> [WHAT THE EXERCISE ASKS]
Keep only the lines of the listing below that contain the word "value", and copy each of them out.

Segment Open

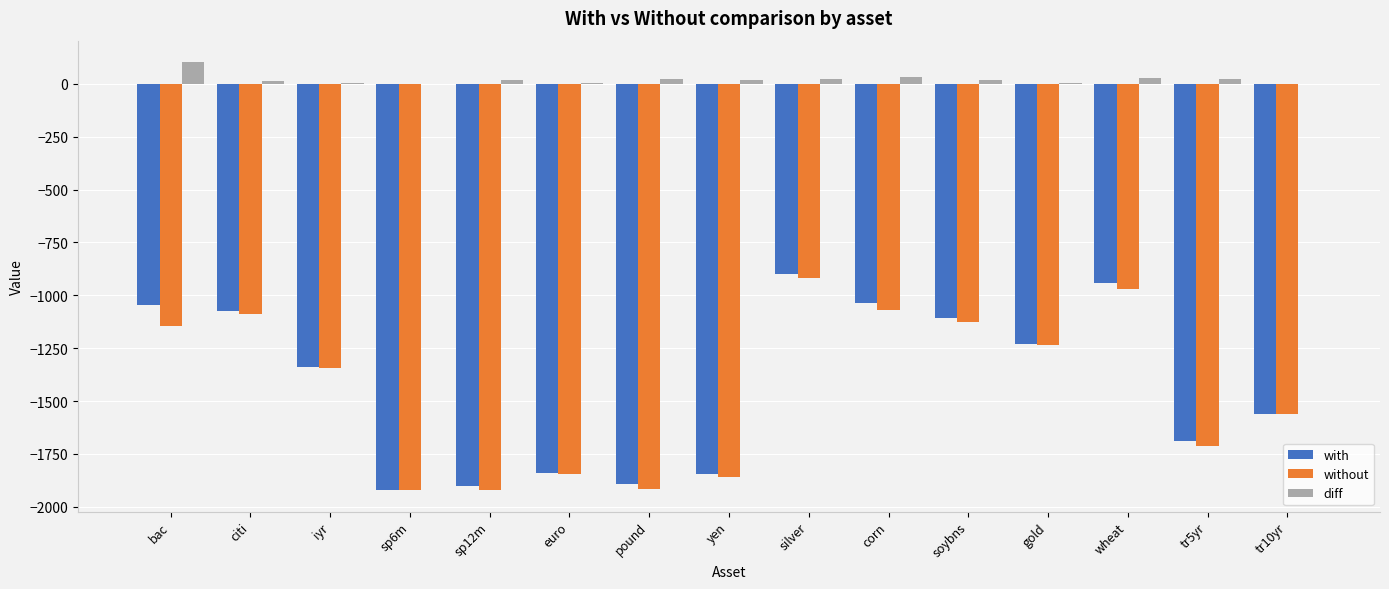

The value of with at iyr is -1337.1. True or false?

True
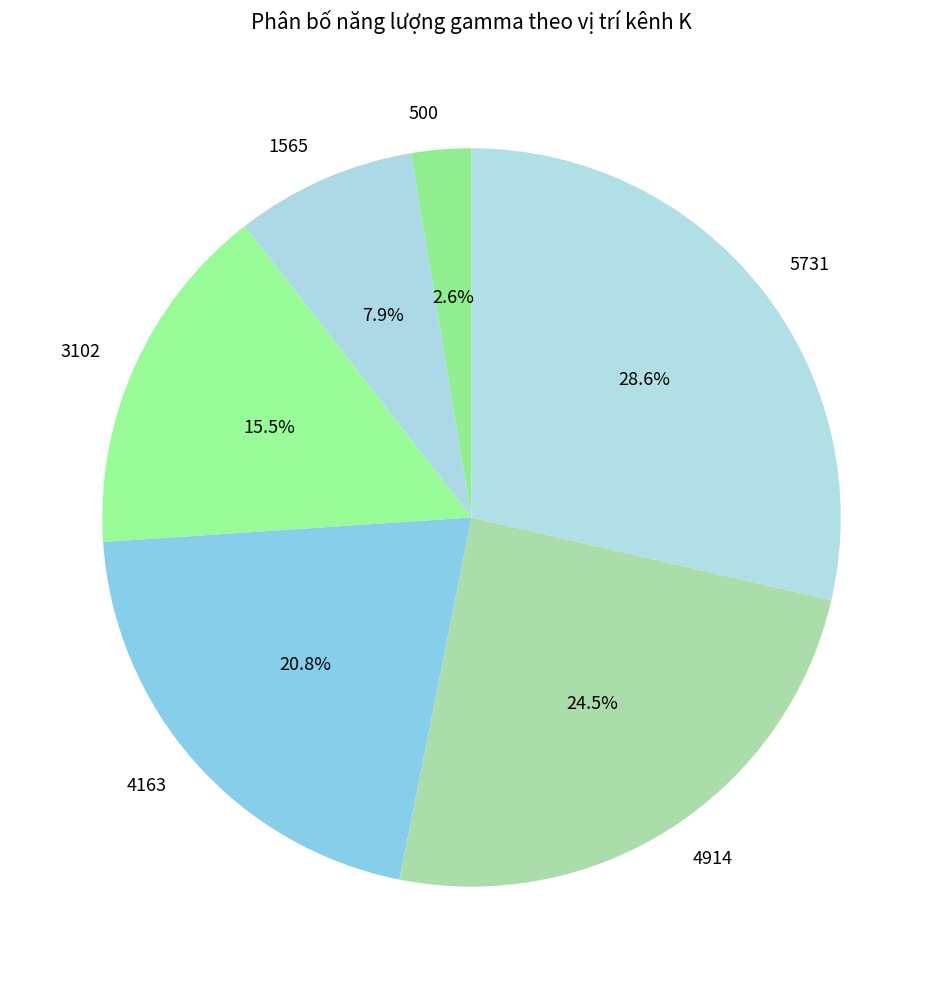

What percentage is the 1565 slice, to the nearest percent?

8%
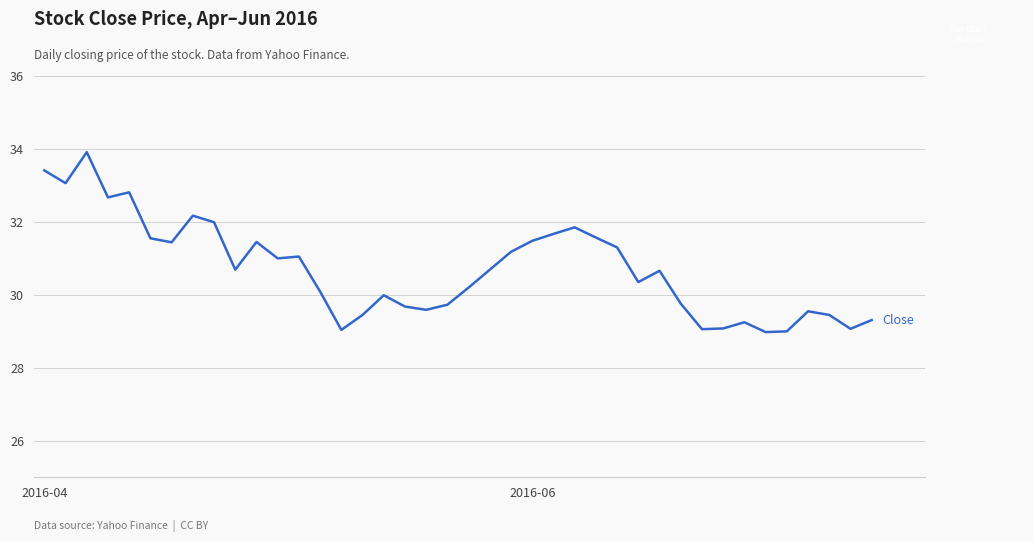

What is the maximum value shown in the chart?

33.9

Segment Closed

> [TASK OUTPUT]
The value of with at iyr is -1337.1. True or false?
What is the maximum value shown in the chart?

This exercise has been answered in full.